Haltec is a Leetonia-based company that designs and manufactures custom tire valves, torque products and inflation systems for commercial trucks, off-the-road markets and adjacent transportation systems.

What draws job seekers are the football inflation systems produced by Haltec for the NFL to prepare 24 to 26 Wilson-made footballs for game days. YSU’s football team has a couple of these systems as well.

“We’re looking for intellectually curious individuals who are willing to take concepts, bring them to life and collaborate very actively with our teams,” said Adam Kemp, Haltec vice president of engineering. “We have a very relaxed and collaborative environment. We’re looking for people to fill in, leverage their skills that they’re learning in school and have fun.”

Expos like these are no longer a one-way conversation with the employer dictating and job prospect listening. These future employees want to know about the work environment and balance with social life, sometimes more so than salary requirements.

“The greatest pitch I could get from a company is what they can offer me in terms of as much knowledge as they can give me,” Stevens said.

Alsharif spoke to Ultium Cells LLC, Lordstown Motors Corp. and other area companies. He earned his undergraduate degree in mechanical engineering and did a good amount of design work.

“As a young student looking to get in the industry and gain experience, I want to hear about work/life balance and how you can learn and grow in your company – improve your skill set as you go along,” he said.

Haltec pays $20-25 an hour for interns and will work with their schedules, Kemp said. Full-time employees can earn anywhere from $50,000 to $65,000. He and the other three company employees on hand are all YSU graduates.

“I personally hired two [YSU] interns full-time – one last year and I’ve got one who will be graduating in May,” Kemp said. “It’s treated me well and provided me with a great career.

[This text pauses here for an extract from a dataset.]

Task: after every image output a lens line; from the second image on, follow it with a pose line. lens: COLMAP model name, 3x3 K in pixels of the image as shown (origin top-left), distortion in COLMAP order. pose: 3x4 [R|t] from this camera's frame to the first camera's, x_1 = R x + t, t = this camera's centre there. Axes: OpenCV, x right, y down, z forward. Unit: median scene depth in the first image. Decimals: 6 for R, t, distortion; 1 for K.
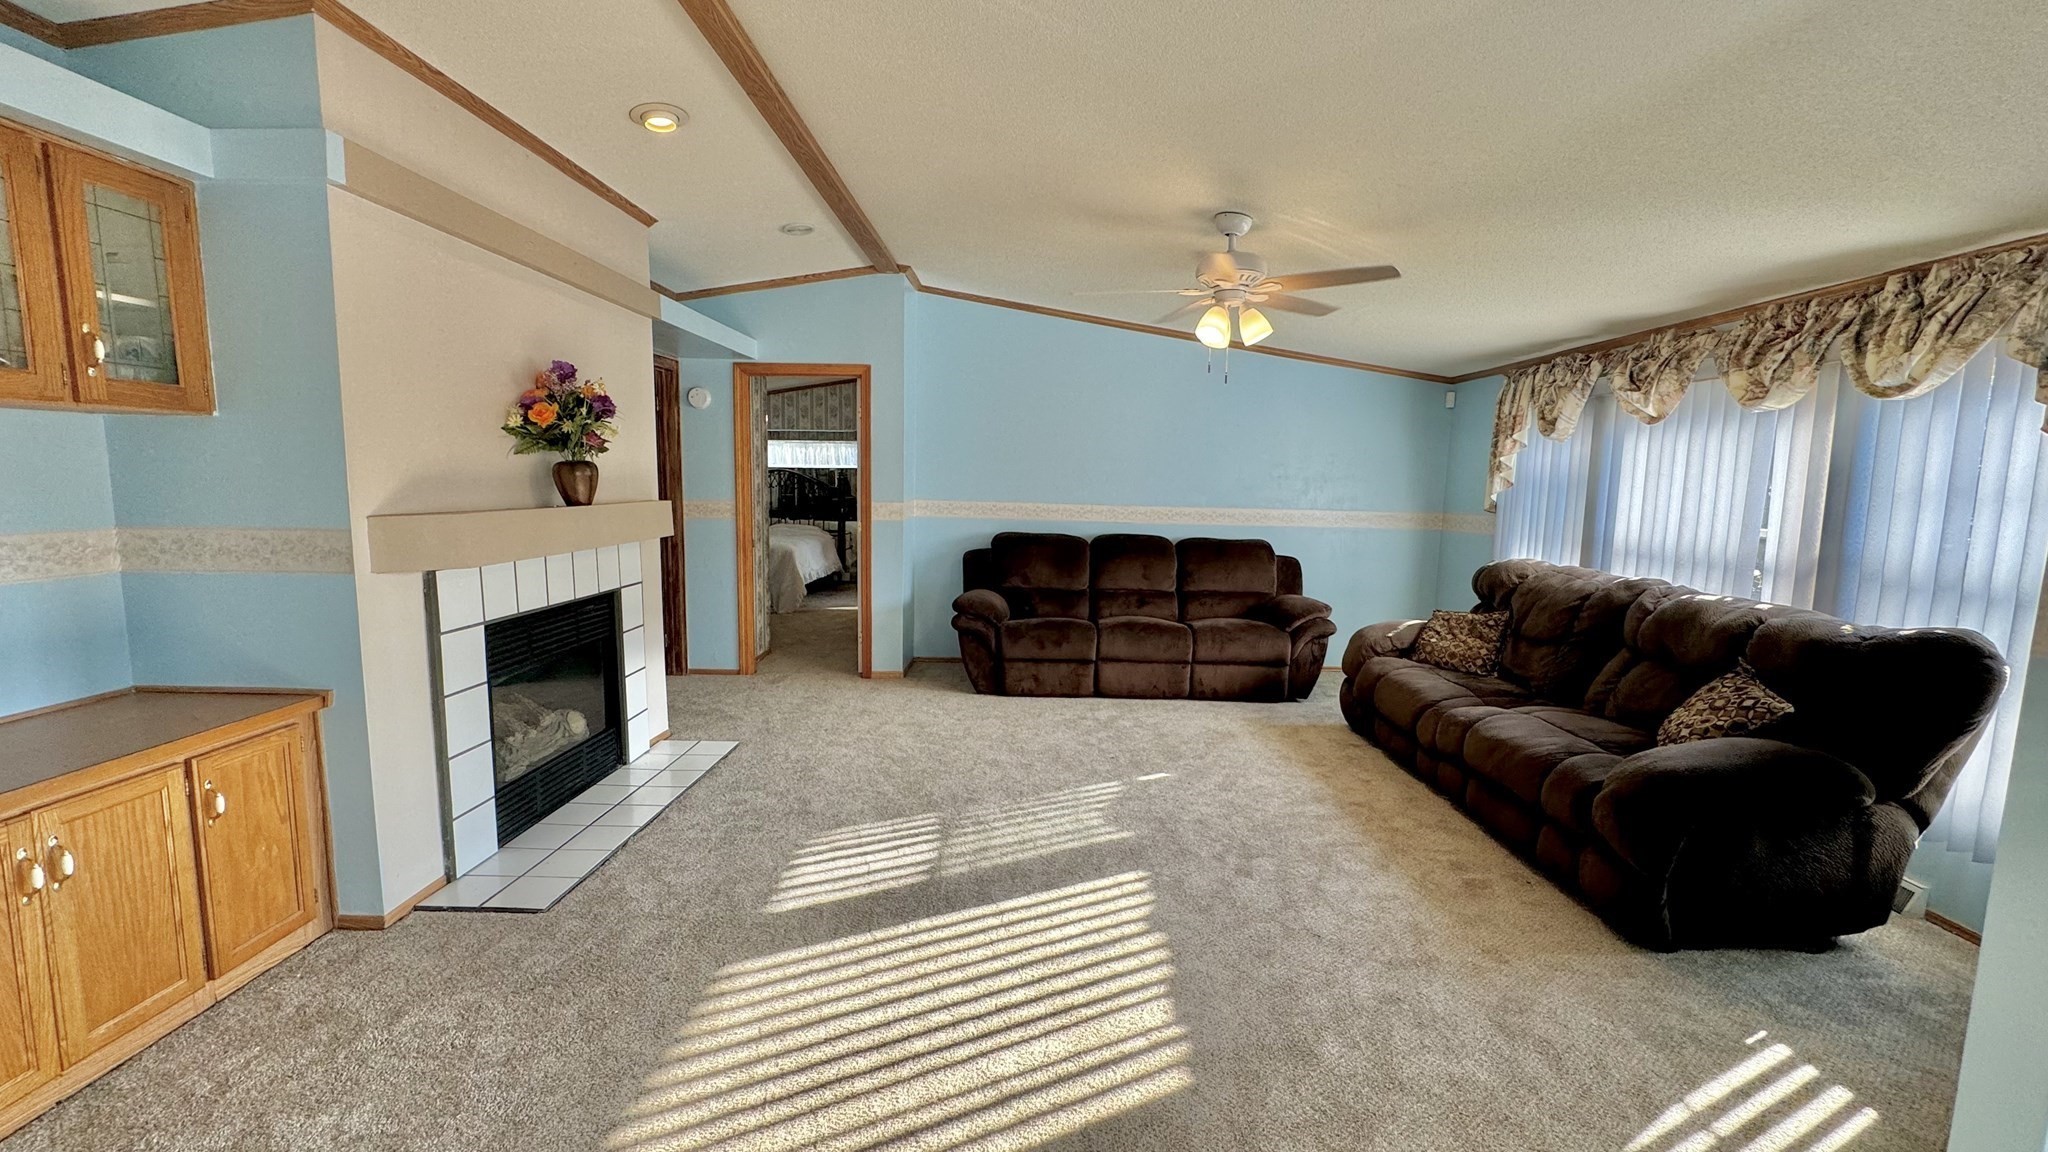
lens RADIAL K [[822.5, 0, 1020.4], [0, 822.5, 576.3], [0, 0, 1]] dist [-0.004961, 0.000087]
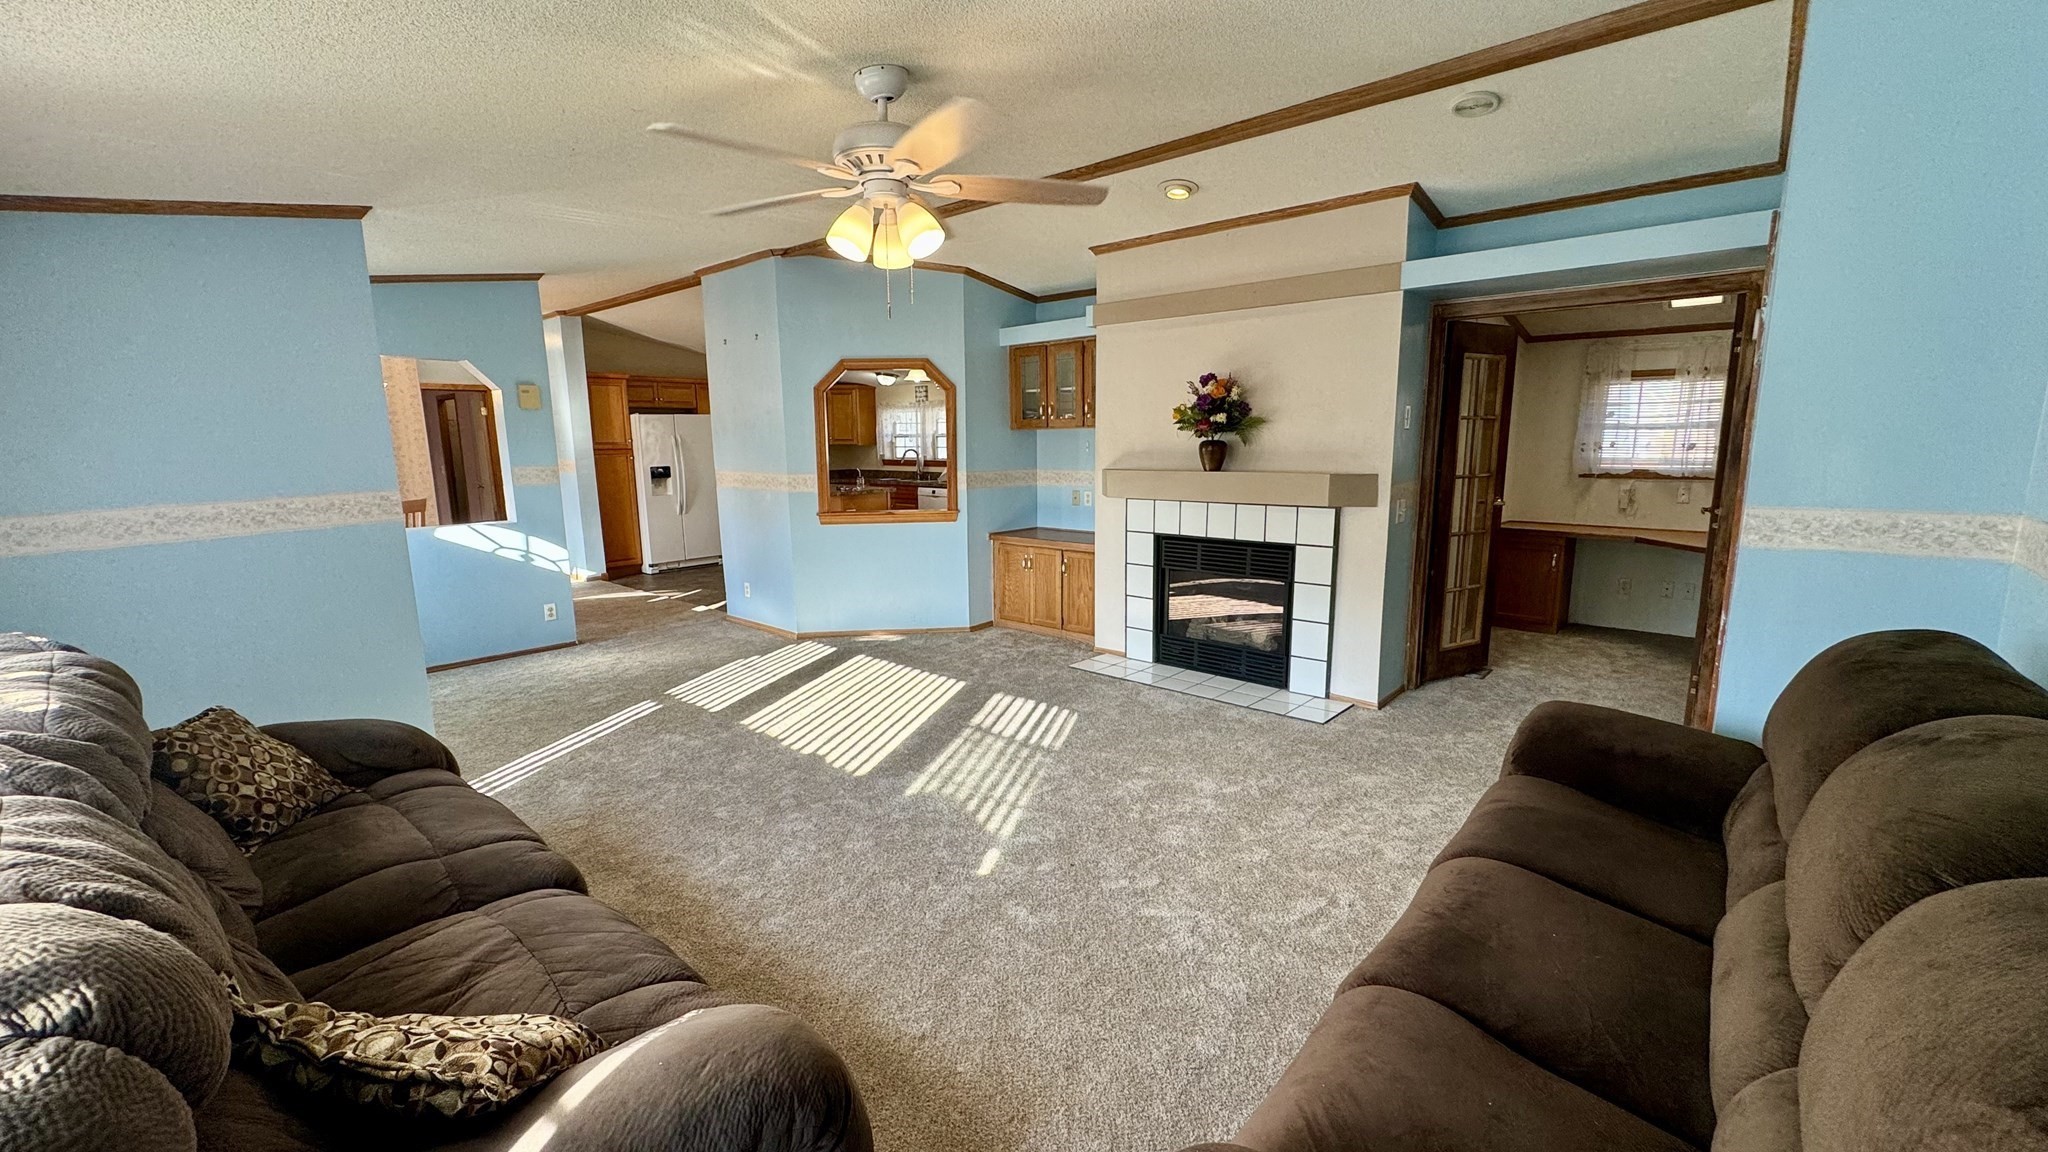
lens RADIAL K [[822.5, 0, 1023.1], [0, 822.5, 579.0], [0, 0, 1]] dist [-0.004961, 0.000087]
pose [[-0.650996, 0.113683, -0.750520, 0.872915], [-0.090486, 0.970050, 0.225423, -0.220157], [0.753668, 0.214661, -0.621212, 1.872175]]
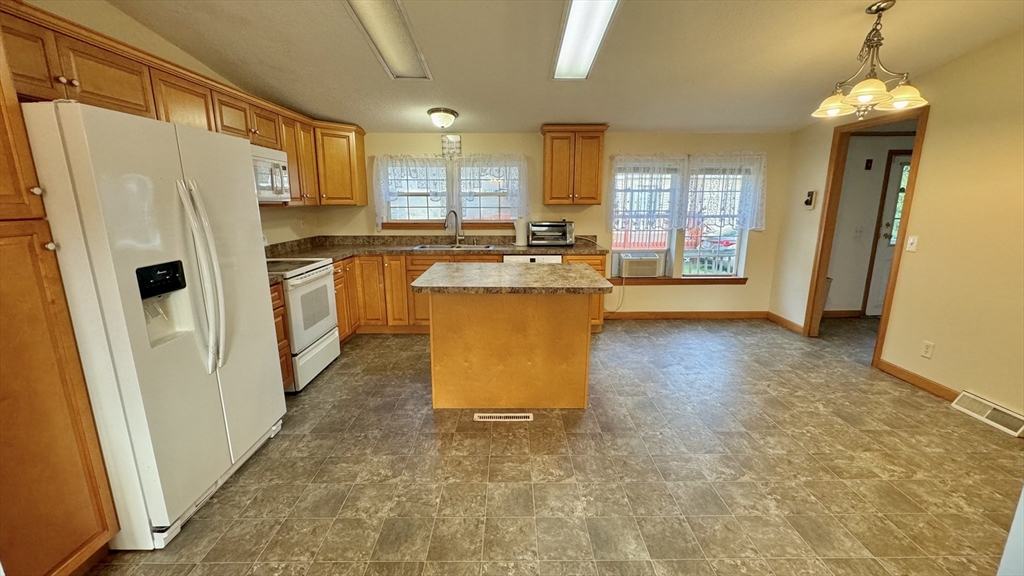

“I find the engineering program and STEM in general produce quality graduates. A lot of these individuals are looking to stay and I’d like to give them the opportunity to do that versus trying to attract people from other places.”

Simmers Crane pays engineers from the low to high $20 an hour, working varied hours.

“Customers want things and they want it now,” DeChellis said. “We have to deliver in time with good, quality products.”

Alsharif said if the opportunity presents itself he’ll find a job elsewhere, but he felt good talking to Ultium Cells and Simmers Crane.

“They’re both really good companies,” he said. “If you can stay local, why not? It’ll help your community, too.”

Pictured at top: YSU student Michael Stevens hands his resume to Haltec Corp.’s Jeff Kovacich.